What is needed: Search term "deeper": work out how many lines of the data below contain it, and answer with that number alone.

Input data:

....................

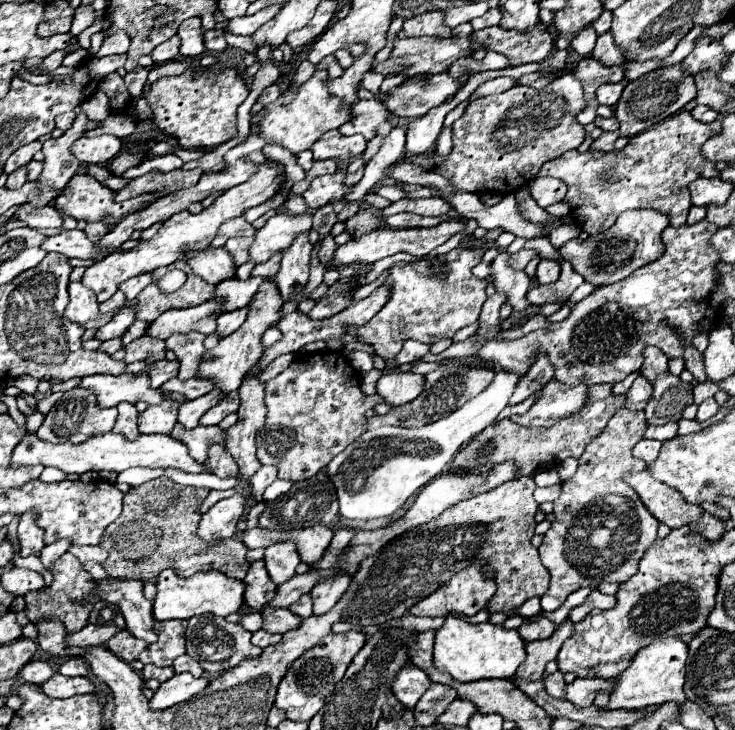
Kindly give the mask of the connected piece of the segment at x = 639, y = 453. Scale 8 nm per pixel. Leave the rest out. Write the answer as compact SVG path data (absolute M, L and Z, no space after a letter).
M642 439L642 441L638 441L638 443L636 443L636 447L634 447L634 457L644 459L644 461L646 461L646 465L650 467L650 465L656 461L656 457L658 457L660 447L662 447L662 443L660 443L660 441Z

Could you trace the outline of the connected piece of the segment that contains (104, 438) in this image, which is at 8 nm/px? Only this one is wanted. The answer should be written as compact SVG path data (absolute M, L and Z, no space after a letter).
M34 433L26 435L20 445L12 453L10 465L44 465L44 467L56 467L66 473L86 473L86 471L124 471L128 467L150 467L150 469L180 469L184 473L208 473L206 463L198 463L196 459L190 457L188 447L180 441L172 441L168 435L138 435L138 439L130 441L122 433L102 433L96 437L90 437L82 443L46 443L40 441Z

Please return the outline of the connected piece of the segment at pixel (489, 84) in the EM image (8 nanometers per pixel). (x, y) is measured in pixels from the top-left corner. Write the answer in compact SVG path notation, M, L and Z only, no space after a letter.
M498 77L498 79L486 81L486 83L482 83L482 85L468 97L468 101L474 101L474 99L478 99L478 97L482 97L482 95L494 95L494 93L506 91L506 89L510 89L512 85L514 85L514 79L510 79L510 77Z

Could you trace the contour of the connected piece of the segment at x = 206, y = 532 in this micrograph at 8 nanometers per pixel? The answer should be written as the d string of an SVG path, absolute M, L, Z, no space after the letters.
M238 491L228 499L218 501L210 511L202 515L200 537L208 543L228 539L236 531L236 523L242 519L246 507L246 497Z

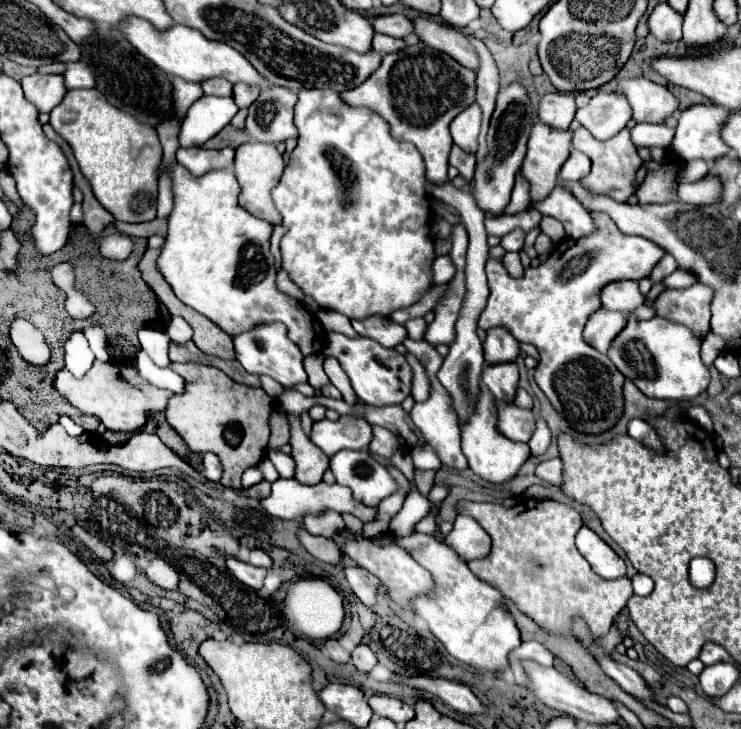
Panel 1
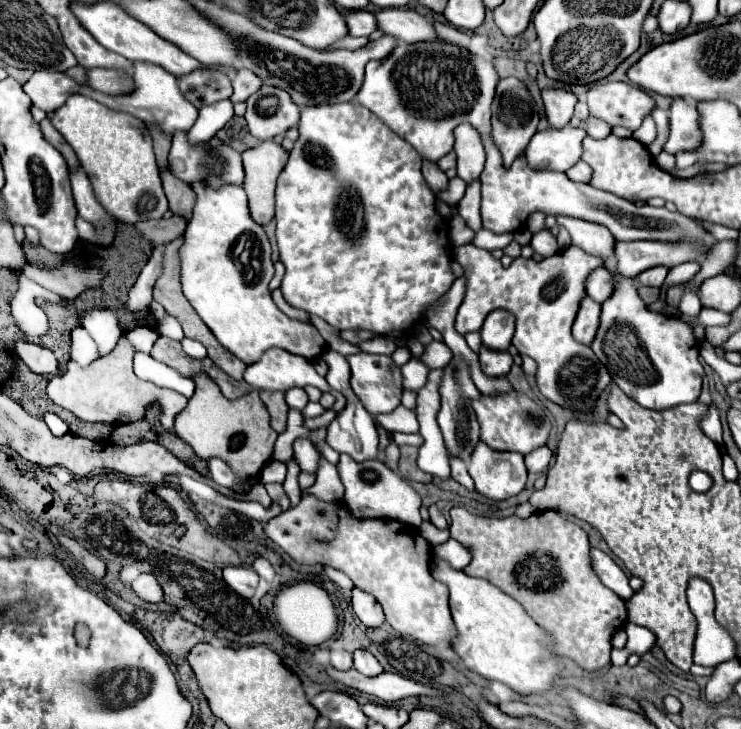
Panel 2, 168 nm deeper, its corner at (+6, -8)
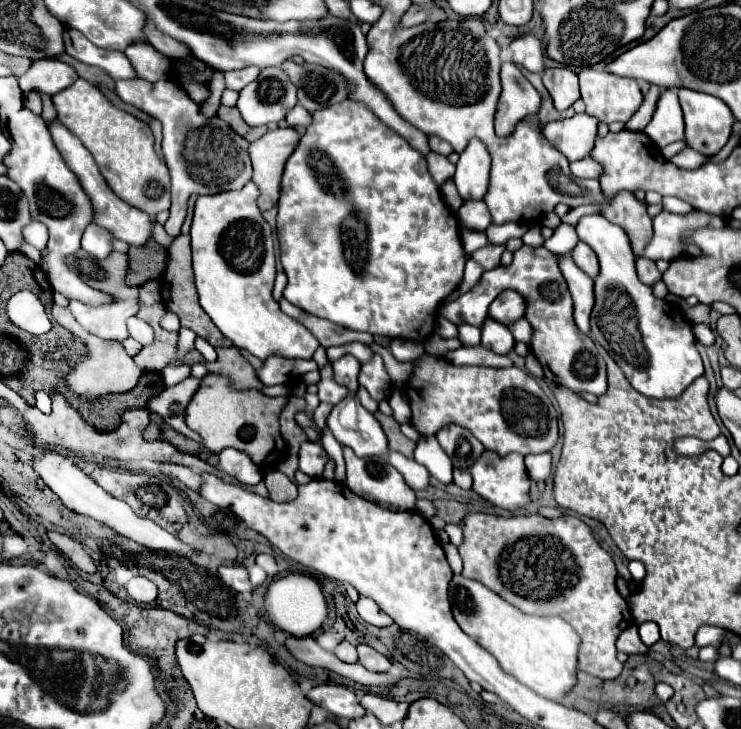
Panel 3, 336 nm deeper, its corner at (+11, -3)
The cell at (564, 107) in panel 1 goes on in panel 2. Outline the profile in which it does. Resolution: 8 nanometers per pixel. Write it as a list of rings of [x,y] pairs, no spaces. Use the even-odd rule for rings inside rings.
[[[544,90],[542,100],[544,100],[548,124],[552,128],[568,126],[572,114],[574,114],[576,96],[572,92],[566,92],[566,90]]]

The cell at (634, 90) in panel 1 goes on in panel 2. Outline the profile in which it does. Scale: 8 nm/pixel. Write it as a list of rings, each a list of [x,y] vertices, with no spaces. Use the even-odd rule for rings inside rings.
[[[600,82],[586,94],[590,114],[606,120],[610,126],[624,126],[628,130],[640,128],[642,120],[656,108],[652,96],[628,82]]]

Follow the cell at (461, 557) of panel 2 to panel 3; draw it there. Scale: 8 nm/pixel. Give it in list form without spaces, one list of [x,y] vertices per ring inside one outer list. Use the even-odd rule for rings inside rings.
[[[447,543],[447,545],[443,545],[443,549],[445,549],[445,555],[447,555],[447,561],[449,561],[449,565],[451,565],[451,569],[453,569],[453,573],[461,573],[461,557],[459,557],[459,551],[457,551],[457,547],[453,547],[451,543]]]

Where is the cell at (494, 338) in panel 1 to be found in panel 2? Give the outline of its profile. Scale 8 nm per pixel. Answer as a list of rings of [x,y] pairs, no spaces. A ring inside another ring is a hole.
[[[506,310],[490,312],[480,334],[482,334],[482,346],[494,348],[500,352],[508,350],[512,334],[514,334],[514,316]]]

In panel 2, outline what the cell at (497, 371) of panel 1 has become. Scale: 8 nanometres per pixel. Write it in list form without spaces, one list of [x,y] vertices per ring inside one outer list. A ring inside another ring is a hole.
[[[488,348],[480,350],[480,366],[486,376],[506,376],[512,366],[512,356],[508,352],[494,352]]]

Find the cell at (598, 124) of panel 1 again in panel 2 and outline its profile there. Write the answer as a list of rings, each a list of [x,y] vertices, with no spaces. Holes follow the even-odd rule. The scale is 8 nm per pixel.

....................

Answer box: 2